--- BEGIN Supplied records ---

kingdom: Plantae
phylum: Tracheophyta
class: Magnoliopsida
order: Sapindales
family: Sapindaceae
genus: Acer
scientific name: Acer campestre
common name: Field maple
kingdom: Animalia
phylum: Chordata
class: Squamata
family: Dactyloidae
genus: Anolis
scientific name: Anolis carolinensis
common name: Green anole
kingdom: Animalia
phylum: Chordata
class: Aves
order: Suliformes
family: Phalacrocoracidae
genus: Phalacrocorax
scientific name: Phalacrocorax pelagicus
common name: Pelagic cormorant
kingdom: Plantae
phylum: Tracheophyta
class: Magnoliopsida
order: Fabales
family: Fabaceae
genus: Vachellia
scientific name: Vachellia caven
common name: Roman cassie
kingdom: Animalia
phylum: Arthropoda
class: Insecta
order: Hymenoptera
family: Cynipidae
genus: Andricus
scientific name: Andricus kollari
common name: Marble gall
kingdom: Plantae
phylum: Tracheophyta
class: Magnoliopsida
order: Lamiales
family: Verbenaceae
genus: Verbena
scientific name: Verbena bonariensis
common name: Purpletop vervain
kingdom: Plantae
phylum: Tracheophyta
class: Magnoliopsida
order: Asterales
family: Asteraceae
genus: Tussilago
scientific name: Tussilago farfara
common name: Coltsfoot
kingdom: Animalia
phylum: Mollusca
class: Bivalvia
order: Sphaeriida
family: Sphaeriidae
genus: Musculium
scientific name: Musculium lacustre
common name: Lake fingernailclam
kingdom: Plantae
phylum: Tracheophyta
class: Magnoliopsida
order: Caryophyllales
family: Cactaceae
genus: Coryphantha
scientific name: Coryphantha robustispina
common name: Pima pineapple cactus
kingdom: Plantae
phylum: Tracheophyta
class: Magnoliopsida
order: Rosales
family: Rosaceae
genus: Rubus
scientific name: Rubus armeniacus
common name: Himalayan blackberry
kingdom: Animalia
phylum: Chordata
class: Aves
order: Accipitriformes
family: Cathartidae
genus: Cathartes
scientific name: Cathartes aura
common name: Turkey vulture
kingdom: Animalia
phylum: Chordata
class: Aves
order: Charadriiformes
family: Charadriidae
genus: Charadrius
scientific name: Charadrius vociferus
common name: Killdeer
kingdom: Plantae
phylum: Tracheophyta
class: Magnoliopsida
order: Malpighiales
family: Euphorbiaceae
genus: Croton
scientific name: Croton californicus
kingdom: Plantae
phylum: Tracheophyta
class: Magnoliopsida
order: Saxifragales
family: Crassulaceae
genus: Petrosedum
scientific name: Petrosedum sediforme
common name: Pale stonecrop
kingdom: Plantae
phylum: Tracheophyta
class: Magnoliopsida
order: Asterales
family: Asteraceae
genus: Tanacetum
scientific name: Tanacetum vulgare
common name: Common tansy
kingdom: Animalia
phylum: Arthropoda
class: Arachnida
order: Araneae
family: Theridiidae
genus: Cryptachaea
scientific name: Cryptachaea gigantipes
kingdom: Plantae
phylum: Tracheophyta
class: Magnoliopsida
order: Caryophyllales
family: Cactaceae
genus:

--- END Supplied records ---

Rewrite every line of the records above as a single numbered list, omitting any blank lines.

1. kingdom: Plantae
2. phylum: Tracheophyta
3. class: Magnoliopsida
4. order: Sapindales
5. family: Sapindaceae
6. genus: Acer
7. scientific name: Acer campestre
8. common name: Field maple
9. kingdom: Animalia
10. phylum: Chordata
11. class: Squamata
12. family: Dactyloidae
13. genus: Anolis
14. scientific name: Anolis carolinensis
15. common name: Green anole
16. kingdom: Animalia
17. phylum: Chordata
18. class: Aves
19. order: Suliformes
20. family: Phalacrocoracidae
21. genus: Phalacrocorax
22. scientific name: Phalacrocorax pelagicus
23. common name: Pelagic cormorant
24. kingdom: Plantae
25. phylum: Tracheophyta
26. class: Magnoliopsida
27. order: Fabales
28. family: Fabaceae
29. genus: Vachellia
30. scientific name: Vachellia caven
31. common name: Roman cassie
32. kingdom: Animalia
33. phylum: Arthropoda
34. class: Insecta
35. order: Hymenoptera
36. family: Cynipidae
37. genus: Andricus
38. scientific name: Andricus kollari
39. common name: Marble gall
40. kingdom: Plantae
41. phylum: Tracheophyta
42. class: Magnoliopsida
43. order: Lamiales
44. family: Verbenaceae
45. genus: Verbena
46. scientific name: Verbena bonariensis
47. common name: Purpletop vervain
48. kingdom: Plantae
49. phylum: Tracheophyta
50. class: Magnoliopsida
51. order: Asterales
52. family: Asteraceae
53. genus: Tussilago
54. scientific name: Tussilago farfara
55. common name: Coltsfoot
56. kingdom: Animalia
57. phylum: Mollusca
58. class: Bivalvia
59. order: Sphaeriida
60. family: Sphaeriidae
61. genus: Musculium
62. scientific name: Musculium lacustre
63. common name: Lake fingernailclam
64. kingdom: Plantae
65. phylum: Tracheophyta
66. class: Magnoliopsida
67. order: Caryophyllales
68. family: Cactaceae
69. genus: Coryphantha
70. scientific name: Coryphantha robustispina
71. common name: Pima pineapple cactus
72. kingdom: Plantae
73. phylum: Tracheophyta
74. class: Magnoliopsida
75. order: Rosales
76. family: Rosaceae
77. genus: Rubus
78. scientific name: Rubus armeniacus
79. common name: Himalayan blackberry
80. kingdom: Animalia
81. phylum: Chordata
82. class: Aves
83. order: Accipitriformes
84. family: Cathartidae
85. genus: Cathartes
86. scientific name: Cathartes aura
87. common name: Turkey vulture
88. kingdom: Animalia
89. phylum: Chordata
90. class: Aves
91. order: Charadriiformes
92. family: Charadriidae
93. genus: Charadrius
94. scientific name: Charadrius vociferus
95. common name: Killdeer
96. kingdom: Plantae
97. phylum: Tracheophyta
98. class: Magnoliopsida
99. order: Malpighiales
100. family: Euphorbiaceae
101. genus: Croton
102. scientific name: Croton californicus
103. kingdom: Plantae
104. phylum: Tracheophyta
105. class: Magnoliopsida
106. order: Saxifragales
107. family: Crassulaceae
108. genus: Petrosedum
109. scientific name: Petrosedum sediforme
110. common name: Pale stonecrop
111. kingdom: Plantae
112. phylum: Tracheophyta
113. class: Magnoliopsida
114. order: Asterales
115. family: Asteraceae
116. genus: Tanacetum
117. scientific name: Tanacetum vulgare
118. common name: Common tansy
119. kingdom: Animalia
120. phylum: Arthropoda
121. class: Arachnida
122. order: Araneae
123. family: Theridiidae
124. genus: Cryptachaea
125. scientific name: Cryptachaea gigantipes
126. kingdom: Plantae
127. phylum: Tracheophyta
128. class: Magnoliopsida
129. order: Caryophyllales
130. family: Cactaceae
131. genus:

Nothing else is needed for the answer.